**TASK TO CARRY OUT:** Transcribe only what runs from the line including "middle dip: (87, 217)" through the last line of the entries, exactly as it appears.

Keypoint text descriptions
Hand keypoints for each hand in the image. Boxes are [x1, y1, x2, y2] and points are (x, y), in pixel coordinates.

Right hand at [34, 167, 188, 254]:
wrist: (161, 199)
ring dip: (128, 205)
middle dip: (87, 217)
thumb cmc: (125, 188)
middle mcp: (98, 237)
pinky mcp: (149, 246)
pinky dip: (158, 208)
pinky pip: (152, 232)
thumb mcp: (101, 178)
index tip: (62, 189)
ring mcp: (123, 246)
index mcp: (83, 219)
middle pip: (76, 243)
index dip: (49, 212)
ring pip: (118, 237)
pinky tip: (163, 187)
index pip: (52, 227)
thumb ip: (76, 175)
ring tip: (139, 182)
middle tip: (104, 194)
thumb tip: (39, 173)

**SOLUTION FOR THIS PROBLEM:**
middle dip: (87, 217)
thumb cmc: (125, 188)
middle mcp: (98, 237)
pinky mcp: (149, 246)
pinky dip: (158, 208)
pinky pip: (152, 232)
thumb mcp: (101, 178)
index tip: (62, 189)
ring mcp: (123, 246)
index mcp: (83, 219)
middle pip: (76, 243)
index dip: (49, 212)
ring pip: (118, 237)
pinky tip: (163, 187)
index pip: (52, 227)
thumb ip: (76, 175)
ring tip: (139, 182)
middle tip: (104, 194)
thumb tip: (39, 173)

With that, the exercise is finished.